Untuk menjadikan pribadi para santri sebagai Mundzirul Qoum yang artinya membawa peringatan kepada umat, disaat umat tergelincir kepada kesesatan dan kebodohan serta ikut-ikutan kepada budaya jahiliyah di peradaban modern.
Jika kehidupan santri sudah dibekali dengan nilai-nilai perjuangan dari guru dan dewan asatidz, tentu jiwa mereka sudah terlatih dalam menghadapi gelombang kehidupan, santri biasa tidur dilantai tanpa alas tikar, santri terbiasa mandi dengan air yang seadanya, santri terbiasa makan dengan sayur yang sederhana,
dan yang pasti santri terbiasa hidup mandiri, tanpa disadari semua itu adalah praktek ilmu tarbiyah yang diajarkan oleh Ustad.
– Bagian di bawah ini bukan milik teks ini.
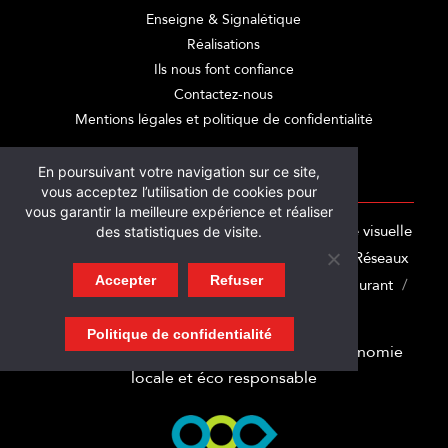
Enseigne & Signalétique
Réalisations
Ils nous font confiance
Contactez-nous
Mentions légales et politique de confidentialité
En poursuivant votre navigation sur ce site,
CATÉGORIES
vous acceptez l’utilisation de cookies pour
vous garantir la meilleure expérience et réaliser
Les Actus
Communication globale
Identité visuelle
des statistiques de visite.
Enseigne
Signalétique
Site internet
Réseaux
Accepter
Refuser
sociaux
Marquage adhésif
Spécialité Restaurant
Spécialité Artisan
Motion Design
Politique de confidentialité
Membre Nant’est entreprise, pour une économie
locale et éco responsable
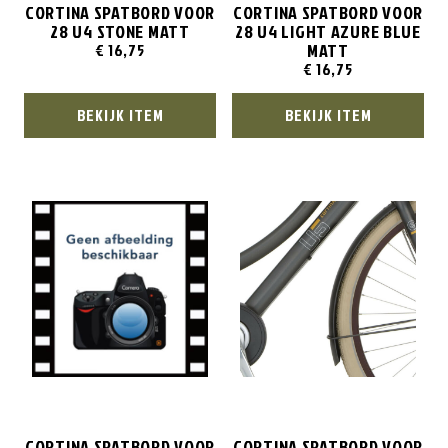
CORTINA SPATBORD VOOR
CORTINA SPATBORD VOOR
28 U4 STONE MATT
28 U4 LIGHT AZURE BLUE
MATT
€
16,75
€
16,75
BEKIJK ITEM
BEKIJK ITEM
CORTINA SPATBORD VOOR
CORTINA SPATBORD VOOR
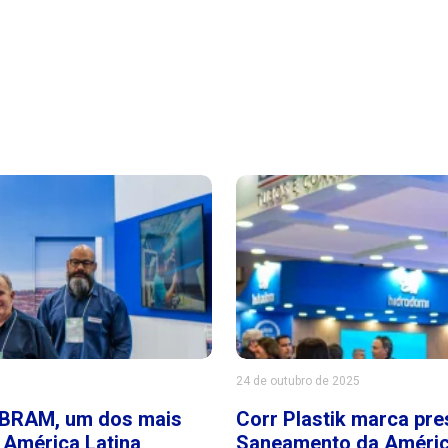
24 de outubro de 2025
SIBRAM, um dos mais
Corr Plastik marca pr
 América Latina
Saneamento da Améric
Herwansyah, yang mana beliau mengajarkan satu qo’idah “Attarbiyyatu Awsi’u da’irohtu minat’talim”. Yang artinya pendidikan itu lebih luas dari pengajaran.
Semua aspek yang terjadi dikehidupan pesantren adalah pendidikan, dulu saya bingung kami para santri diberikan jadwal bergilir untuk piket malam, menjaga keamanan lingkungan pesantren, sempat saya berpikir apa pondok tidak sanggup bayar security sampai harus mengorbankan santri untuk piket malam,
seakan pihak pengurus pesantren mengambil kemanfatan dari tenaga para santri untuk dijadikan boneka, yang semau-maunya diatur oleh sang dalang atas nama kekuasaan dan kebijakan, itulah pola pikir dan pandangan orang yang tidak pernah merasakan pendidikan pesantren,
mereka berpikir sikap pesantren lebih kepada penyiksaan, perbudakan, perpeloncoan, dan pembullyan, tapi terkadang sudut pandang subjektif seperti itu akan menjerat kaki generasi bangsa kepada mental yang lemah, karena terlampau dimanjakan dengan kasih sayang yang salah kaprah,
tidak semua kebutuhan anak mesti kita penuhi, karena jika sebilah pisau kita kasih kepada anak yang belum mengerti akan kemanfaatan pisau, pada waktunya pisau itu akan menyembelih lehernya bahkan menyembelih leher orang tuanya.